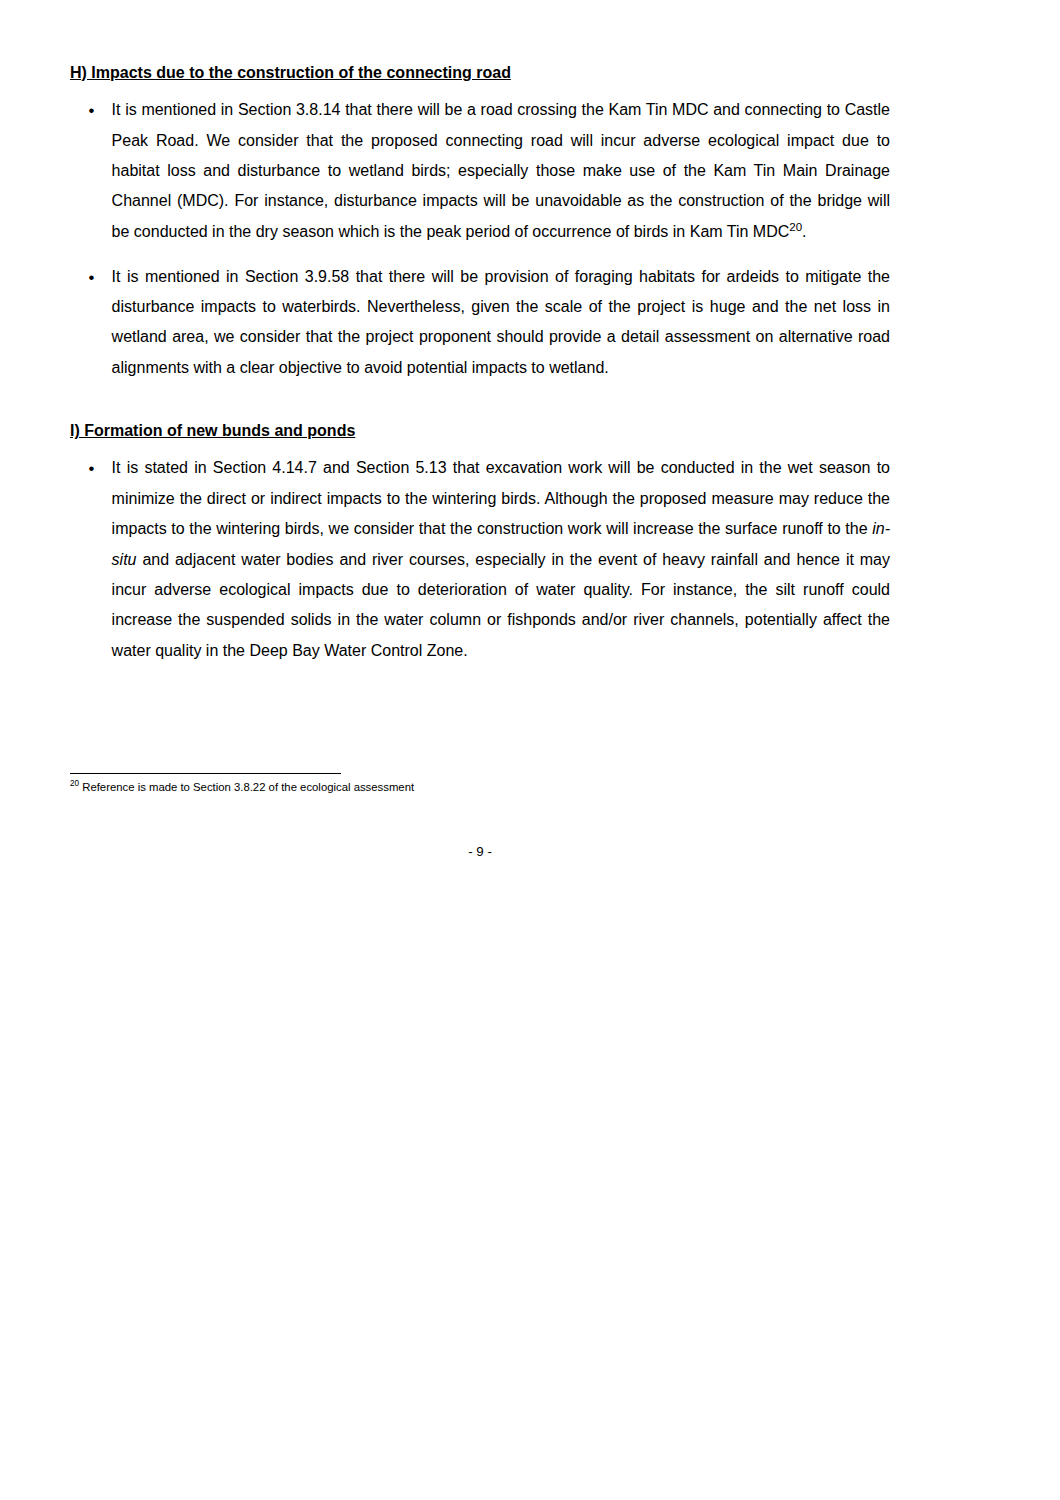H) Impacts due to the construction of the connecting road
It is mentioned in Section 3.8.14 that there will be a road crossing the Kam Tin MDC and connecting to Castle Peak Road. We consider that the proposed connecting road will incur adverse ecological impact due to habitat loss and disturbance to wetland birds; especially those make use of the Kam Tin Main Drainage Channel (MDC). For instance, disturbance impacts will be unavoidable as the construction of the bridge will be conducted in the dry season which is the peak period of occurrence of birds in Kam Tin MDC20.
It is mentioned in Section 3.9.58 that there will be provision of foraging habitats for ardeids to mitigate the disturbance impacts to waterbirds. Nevertheless, given the scale of the project is huge and the net loss in wetland area, we consider that the project proponent should provide a detail assessment on alternative road alignments with a clear objective to avoid potential impacts to wetland.
I) Formation of new bunds and ponds
It is stated in Section 4.14.7 and Section 5.13 that excavation work will be conducted in the wet season to minimize the direct or indirect impacts to the wintering birds. Although the proposed measure may reduce the impacts to the wintering birds, we consider that the construction work will increase the surface runoff to the in-situ and adjacent water bodies and river courses, especially in the event of heavy rainfall and hence it may incur adverse ecological impacts due to deterioration of water quality. For instance, the silt runoff could increase the suspended solids in the water column or fishponds and/or river channels, potentially affect the water quality in the Deep Bay Water Control Zone.
20 Reference is made to Section 3.8.22 of the ecological assessment
- 9 -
+ + + +
◆ What is needed ◆
Where a line of the records above holds the word "season", copy that line.

◆ Exercise output ◆
It is mentioned in Section 3.8.14 that there will be a road crossing the Kam Tin MDC and connecting to Castle Peak Road. We consider that the proposed connecting road will incur adverse ecological impact due to habitat loss and disturbance to wetland birds; especially those make use of the Kam Tin Main Drainage Channel (MDC). For instance, disturbance impacts will be unavoidable as the construction of the bridge will be conducted in the dry season which is the peak period of occurrence of birds in Kam Tin MDC20.
It is stated in Section 4.14.7 and Section 5.13 that excavation work will be conducted in the wet season to minimize the direct or indirect impacts to the wintering birds. Although the proposed measure may reduce the impacts to the wintering birds, we consider that the construction work will increase the surface runoff to the in-situ and adjacent water bodies and river courses, especially in the event of heavy rainfall and hence it may incur adverse ecological impacts due to deterioration of water quality. For instance, the silt runoff could increase the suspended solids in the water column or fishponds and/or river channels, potentially affect the water quality in the Deep Bay Water Control Zone.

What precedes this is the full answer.